## Data to use
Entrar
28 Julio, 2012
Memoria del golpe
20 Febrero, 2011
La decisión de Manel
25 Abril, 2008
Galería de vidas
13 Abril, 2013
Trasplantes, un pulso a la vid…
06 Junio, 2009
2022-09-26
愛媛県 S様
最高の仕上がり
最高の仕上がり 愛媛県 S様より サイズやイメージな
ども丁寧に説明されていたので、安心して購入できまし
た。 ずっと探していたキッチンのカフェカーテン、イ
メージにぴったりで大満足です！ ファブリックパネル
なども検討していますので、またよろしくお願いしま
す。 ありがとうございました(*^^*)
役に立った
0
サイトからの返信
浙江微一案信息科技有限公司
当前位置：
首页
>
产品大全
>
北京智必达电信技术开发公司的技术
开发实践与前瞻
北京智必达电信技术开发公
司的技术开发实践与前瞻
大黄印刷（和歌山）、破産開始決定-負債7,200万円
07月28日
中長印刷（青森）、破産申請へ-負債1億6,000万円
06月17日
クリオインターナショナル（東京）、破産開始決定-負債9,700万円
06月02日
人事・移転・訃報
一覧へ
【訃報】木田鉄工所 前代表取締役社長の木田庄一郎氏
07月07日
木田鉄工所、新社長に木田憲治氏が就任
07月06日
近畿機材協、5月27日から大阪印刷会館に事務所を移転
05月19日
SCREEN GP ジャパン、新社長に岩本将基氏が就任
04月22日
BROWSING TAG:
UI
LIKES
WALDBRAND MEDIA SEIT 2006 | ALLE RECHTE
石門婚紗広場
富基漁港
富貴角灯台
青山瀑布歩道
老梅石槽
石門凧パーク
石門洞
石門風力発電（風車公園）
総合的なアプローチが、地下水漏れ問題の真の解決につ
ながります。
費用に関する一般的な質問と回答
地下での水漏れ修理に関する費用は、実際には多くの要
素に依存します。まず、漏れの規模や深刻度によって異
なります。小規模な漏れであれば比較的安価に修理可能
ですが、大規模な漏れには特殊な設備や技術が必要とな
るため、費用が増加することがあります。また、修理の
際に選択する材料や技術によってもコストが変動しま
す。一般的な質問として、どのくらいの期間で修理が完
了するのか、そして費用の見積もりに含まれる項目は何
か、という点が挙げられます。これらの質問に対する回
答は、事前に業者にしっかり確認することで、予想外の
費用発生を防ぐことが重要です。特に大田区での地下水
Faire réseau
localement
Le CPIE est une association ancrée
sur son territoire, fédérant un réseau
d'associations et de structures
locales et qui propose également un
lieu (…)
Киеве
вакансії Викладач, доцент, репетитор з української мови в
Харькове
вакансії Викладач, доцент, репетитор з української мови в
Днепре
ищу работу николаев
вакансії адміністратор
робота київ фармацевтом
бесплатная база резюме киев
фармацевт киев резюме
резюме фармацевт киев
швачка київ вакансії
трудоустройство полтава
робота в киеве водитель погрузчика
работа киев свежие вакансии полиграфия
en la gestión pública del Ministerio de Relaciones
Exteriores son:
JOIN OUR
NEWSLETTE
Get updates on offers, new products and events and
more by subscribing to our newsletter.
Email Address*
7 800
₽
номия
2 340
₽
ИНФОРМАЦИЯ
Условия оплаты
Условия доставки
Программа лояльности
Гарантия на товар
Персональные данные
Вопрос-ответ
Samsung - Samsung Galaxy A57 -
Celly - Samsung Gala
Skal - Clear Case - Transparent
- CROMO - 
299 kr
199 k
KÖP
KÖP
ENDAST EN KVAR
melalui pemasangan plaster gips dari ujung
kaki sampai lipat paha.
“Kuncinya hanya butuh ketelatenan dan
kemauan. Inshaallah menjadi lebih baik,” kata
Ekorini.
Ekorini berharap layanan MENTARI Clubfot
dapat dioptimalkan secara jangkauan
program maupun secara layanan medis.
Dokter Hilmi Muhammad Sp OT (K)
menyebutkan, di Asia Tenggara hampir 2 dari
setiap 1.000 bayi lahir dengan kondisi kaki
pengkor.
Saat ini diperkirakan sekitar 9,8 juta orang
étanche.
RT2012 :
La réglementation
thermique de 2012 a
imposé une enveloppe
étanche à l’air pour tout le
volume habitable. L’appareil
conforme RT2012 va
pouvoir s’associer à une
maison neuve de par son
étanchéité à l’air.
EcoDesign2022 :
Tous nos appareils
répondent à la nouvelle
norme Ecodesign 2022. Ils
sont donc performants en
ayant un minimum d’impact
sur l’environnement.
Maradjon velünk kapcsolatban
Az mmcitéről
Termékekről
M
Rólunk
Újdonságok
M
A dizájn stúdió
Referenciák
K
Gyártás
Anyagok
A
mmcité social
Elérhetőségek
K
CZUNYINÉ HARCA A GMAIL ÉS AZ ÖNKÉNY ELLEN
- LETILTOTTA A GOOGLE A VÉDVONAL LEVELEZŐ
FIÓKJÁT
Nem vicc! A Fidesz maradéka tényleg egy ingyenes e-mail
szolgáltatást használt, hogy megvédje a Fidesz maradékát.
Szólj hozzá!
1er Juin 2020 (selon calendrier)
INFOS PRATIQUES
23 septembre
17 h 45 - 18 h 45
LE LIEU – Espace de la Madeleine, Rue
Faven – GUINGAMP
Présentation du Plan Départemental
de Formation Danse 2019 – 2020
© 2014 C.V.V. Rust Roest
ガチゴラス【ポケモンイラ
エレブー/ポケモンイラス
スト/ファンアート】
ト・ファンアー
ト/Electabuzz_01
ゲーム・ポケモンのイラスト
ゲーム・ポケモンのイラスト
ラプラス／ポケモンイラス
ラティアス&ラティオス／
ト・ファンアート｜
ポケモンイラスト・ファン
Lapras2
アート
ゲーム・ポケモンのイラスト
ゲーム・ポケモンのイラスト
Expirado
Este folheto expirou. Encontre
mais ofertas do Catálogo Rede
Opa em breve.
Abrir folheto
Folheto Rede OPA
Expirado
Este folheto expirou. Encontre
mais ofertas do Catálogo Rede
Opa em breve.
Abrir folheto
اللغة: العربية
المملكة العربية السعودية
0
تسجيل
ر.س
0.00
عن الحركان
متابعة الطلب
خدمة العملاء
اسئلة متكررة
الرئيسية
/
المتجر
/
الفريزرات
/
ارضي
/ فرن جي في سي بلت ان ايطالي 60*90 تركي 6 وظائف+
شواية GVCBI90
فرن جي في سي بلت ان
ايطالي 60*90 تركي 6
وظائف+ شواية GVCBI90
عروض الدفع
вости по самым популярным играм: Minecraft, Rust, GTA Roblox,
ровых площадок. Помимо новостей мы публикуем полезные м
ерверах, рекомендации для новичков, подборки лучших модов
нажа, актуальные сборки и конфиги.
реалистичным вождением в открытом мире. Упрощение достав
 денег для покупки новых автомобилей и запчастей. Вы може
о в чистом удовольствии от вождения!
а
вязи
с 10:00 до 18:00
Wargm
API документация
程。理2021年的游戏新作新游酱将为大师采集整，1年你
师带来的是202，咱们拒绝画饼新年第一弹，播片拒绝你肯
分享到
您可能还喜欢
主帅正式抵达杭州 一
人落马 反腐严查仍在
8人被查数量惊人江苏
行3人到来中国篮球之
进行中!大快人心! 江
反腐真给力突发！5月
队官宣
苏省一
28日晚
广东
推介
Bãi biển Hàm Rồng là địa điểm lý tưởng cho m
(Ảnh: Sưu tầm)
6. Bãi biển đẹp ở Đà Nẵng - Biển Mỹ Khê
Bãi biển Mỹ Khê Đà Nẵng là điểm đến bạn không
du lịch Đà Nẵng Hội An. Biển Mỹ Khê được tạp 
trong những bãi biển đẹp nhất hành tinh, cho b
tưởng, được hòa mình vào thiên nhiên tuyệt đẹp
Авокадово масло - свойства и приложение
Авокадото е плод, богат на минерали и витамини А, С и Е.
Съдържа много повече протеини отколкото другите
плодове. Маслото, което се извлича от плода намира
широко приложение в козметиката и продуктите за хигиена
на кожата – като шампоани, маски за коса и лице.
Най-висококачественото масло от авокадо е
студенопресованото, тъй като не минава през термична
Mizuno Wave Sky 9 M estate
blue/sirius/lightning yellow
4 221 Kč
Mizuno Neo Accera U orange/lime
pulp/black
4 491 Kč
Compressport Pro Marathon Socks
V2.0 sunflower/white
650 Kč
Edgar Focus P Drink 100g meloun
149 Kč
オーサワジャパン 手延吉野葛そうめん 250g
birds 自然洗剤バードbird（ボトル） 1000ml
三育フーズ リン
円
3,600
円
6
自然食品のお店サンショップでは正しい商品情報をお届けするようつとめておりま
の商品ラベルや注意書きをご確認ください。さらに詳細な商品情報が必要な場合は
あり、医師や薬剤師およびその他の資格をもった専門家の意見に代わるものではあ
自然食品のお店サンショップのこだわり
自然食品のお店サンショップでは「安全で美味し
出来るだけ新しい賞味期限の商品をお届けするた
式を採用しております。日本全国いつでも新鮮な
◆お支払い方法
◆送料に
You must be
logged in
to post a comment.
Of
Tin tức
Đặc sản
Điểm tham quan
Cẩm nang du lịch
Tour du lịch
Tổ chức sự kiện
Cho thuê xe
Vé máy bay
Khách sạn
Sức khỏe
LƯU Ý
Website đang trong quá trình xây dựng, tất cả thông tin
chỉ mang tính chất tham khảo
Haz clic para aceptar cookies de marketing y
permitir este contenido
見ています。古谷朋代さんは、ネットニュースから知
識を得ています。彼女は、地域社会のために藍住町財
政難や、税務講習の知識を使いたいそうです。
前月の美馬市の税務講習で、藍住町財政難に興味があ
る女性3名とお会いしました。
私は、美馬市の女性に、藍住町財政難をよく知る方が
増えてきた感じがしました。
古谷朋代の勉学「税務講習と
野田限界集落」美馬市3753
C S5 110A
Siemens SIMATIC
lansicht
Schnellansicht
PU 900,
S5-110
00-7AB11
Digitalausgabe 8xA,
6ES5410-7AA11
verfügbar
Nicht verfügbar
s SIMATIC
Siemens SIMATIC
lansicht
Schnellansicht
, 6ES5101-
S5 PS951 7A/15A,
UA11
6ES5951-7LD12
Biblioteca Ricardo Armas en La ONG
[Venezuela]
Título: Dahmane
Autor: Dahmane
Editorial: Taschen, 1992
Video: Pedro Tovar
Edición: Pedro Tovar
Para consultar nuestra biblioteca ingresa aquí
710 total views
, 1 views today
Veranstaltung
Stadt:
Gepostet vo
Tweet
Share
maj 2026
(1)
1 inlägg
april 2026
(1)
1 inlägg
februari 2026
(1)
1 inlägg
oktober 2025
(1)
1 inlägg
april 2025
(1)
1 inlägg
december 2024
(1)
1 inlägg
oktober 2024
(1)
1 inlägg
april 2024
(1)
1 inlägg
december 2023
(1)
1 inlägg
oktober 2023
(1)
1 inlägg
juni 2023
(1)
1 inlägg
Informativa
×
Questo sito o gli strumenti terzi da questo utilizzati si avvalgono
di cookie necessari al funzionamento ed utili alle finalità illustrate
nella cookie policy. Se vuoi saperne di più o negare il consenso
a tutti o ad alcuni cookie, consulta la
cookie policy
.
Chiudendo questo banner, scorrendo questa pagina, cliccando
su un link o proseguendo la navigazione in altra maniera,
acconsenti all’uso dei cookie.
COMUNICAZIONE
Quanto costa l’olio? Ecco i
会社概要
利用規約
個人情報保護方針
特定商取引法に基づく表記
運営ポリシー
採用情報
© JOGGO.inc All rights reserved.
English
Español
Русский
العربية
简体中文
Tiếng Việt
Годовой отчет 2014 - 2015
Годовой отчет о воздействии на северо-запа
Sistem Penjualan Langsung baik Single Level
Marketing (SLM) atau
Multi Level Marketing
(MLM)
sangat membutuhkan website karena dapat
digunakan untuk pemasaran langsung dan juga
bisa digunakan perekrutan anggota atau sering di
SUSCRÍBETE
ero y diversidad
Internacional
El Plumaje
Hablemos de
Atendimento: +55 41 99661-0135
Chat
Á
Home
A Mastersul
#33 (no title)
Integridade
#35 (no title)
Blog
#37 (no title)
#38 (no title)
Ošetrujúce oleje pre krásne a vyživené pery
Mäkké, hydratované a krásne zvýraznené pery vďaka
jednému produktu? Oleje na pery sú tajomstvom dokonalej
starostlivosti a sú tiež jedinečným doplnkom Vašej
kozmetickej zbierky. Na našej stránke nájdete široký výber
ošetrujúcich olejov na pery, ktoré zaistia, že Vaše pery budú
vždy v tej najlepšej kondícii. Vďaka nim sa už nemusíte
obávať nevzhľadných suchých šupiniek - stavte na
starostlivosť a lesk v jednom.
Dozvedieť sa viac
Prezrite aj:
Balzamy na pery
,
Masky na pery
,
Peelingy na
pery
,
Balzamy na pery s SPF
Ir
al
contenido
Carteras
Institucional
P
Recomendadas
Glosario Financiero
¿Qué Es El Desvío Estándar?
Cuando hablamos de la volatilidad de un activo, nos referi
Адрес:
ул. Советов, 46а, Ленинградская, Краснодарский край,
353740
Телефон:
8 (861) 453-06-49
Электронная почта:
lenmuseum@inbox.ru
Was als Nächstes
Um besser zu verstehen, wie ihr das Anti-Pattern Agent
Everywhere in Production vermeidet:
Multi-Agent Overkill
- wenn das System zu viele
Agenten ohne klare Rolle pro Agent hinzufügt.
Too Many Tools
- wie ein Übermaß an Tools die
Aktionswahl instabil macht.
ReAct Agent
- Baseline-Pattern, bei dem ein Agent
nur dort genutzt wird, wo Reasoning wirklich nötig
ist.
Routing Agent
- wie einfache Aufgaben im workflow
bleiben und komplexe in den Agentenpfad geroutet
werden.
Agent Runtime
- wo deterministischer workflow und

## Exercise directions
Please go through the material and return each line where the word "title" appears.

## Reply to the exercise
#33 (no title)
#35 (no title)
#37 (no title)
#38 (no title)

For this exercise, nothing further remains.